Secondo l’art. 174 cpv. 1 primo
periodo LEF nella versione in vigore dal 1° gennaio 2011, la decisione del
giudice del fallimento può essere impugnata entro 10 giorni mediante reclamo
secondo il CPC (Codice di diritto processuale civile svizzero; Codice di
procedura civile, CPC), entrato in vigore anche esso con il 1° gennaio 2011 ed
applicabile alla fattispecie in virtù dell’art. 405 cpv. 1 CPC. Le parti
possono avvalersi di fatti nuovi, se questi si sono verificati anteriormente
alla decisione di fallimento (art. 174 cpv. 1 secondo periodo LEF).
Giusta
l’art. 174 cpv. 2 LEF l’autorità giudiziaria superiore può annullare la
dichiarazione di fallimento se il debitore rende verosimile la sua solvibilità
e prova per mezzo di documenti che nel frattempo:
1.
il debito, compreso gli interessi e le spese, è stato estinto;
2.
l’importo dovuto è stato depositato presso l’autorità giudiziaria
superiore a disposizione del creditore: o
3.
il creditore ha ritirato la domanda di fallimento.
La
reclamante chiede l’annullamento del fallimento sostenendo che dal 31 agosto
2004.
non può più disporre dei suoi beni in seguito ad un sequestro penale deciso
dal Ministero Pubblico della Confederazione e che lo stesso vale per il suo
amministratore unico, per cui è impossibilitata a pagare il suo debito. Orbene
questo argomento non può essere considerato in questa sede. Infatti, secondo
l’art. 174 LEF, il fallimento può essere annullato solo nel caso in cui
risultano adempiuti i presupposti sopra elencati. Non avendone la convenuta
ossequiato alcuno, ne consegue che il fallimento di RE 1 non può essere
annullato. Del resto, va ricordato che, proprio a causa della sua conclamata
impossibilità a far fronte al credito in rassegna, l’escussa aveva
espressamente ritirato, senza riserva alcuna, l’opposizione sollevata al
precetto esecutivo all’origine dell’impugnata decisione di fallimento (v.

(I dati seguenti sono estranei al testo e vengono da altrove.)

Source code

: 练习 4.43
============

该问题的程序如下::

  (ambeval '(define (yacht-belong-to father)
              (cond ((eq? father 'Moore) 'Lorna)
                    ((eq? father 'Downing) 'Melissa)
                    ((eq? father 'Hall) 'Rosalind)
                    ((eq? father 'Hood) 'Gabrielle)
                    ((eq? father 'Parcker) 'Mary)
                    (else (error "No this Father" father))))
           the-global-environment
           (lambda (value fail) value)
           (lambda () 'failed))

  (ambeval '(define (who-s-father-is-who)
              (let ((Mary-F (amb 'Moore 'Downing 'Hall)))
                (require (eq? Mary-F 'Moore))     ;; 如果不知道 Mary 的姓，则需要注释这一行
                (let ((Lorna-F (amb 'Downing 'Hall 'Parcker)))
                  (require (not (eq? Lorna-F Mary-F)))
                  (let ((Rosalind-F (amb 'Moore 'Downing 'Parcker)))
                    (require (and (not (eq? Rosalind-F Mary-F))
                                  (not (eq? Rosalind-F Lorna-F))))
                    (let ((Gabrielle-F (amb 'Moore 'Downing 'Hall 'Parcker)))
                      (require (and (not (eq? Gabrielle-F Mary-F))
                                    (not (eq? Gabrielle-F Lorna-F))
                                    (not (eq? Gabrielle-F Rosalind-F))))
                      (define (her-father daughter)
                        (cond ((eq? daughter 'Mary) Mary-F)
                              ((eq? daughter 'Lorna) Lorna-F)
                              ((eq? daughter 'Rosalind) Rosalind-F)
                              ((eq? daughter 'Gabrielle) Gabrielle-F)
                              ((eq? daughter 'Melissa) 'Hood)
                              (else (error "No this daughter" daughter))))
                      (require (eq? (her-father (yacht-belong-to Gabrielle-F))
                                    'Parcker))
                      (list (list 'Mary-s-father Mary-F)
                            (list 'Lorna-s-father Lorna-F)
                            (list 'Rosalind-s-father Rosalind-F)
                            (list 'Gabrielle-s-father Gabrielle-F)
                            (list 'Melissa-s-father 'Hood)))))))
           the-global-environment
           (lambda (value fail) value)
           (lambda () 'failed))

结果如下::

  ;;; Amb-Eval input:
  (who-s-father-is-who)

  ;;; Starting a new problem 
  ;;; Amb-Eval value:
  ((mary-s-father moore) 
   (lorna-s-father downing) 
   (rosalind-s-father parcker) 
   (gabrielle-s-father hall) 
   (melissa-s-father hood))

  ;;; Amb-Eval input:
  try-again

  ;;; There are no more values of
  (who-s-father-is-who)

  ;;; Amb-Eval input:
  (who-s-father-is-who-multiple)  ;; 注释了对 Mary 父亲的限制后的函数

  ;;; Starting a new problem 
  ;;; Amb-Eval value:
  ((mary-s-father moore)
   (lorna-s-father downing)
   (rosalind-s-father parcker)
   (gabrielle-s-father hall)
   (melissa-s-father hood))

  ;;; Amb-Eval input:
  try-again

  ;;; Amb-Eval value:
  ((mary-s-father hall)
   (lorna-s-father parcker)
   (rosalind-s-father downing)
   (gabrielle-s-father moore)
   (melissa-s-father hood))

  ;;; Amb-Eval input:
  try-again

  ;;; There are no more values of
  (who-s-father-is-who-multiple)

verbale di udienza del 19 maggio 2011, inc. SO.2011.__________, annesso al
reclamo).
2.
Il reclamo va pertanto respinto.
Essendo
stato concesso effetto sospensivo parziale al reclamo, il fallimento va
nuovamente pronunciato.
La
tassa di giustizia è posta a carico della reclamante (art. 48, 61 cpv. 1 OTLEF
e 106 cpv. 1 CPC). Alla controparte non si assegnano ripetibili, il reclamo non
essendole stato intimato per osservazioni.
Dispositivo
Per questi motivi,
richiamato l’art. 174 LEF
pronuncia:
1.Il reclamo è respinto.
Di
conseguenza è dichiarato il fallimento di RE 1, __________, a far tempo da
18
novembre 2011 alle ore 10.00.
2.La tassa di giustizia di fr. 150.-- è
posta a carico di RE 1.
3.Intimazione:
- avv.
PA 1, __________;
- RA
1, __________;
- Ufficio
esecuzione di __________, __________;
- Ufficio
fallimenti di __________, __________;
- Ufficio
cantonale del Registro di commercio, Lugano;
- Ufficio
del Registro fondiario del Distretto di __________, __________;
Comunicazione
alla Pretura del Distretto di __________.
Per la Camera di esecuzione e fallimenti del Tribunale
d’appello
Il presidente La
segretaria
Contro la presente decisione è possibile presentare
ricorso in materia civile al Tribunale federale, 1000 Losanna 14, entro 30
giorni dalla notificazione (art. 72 e segg. LTF).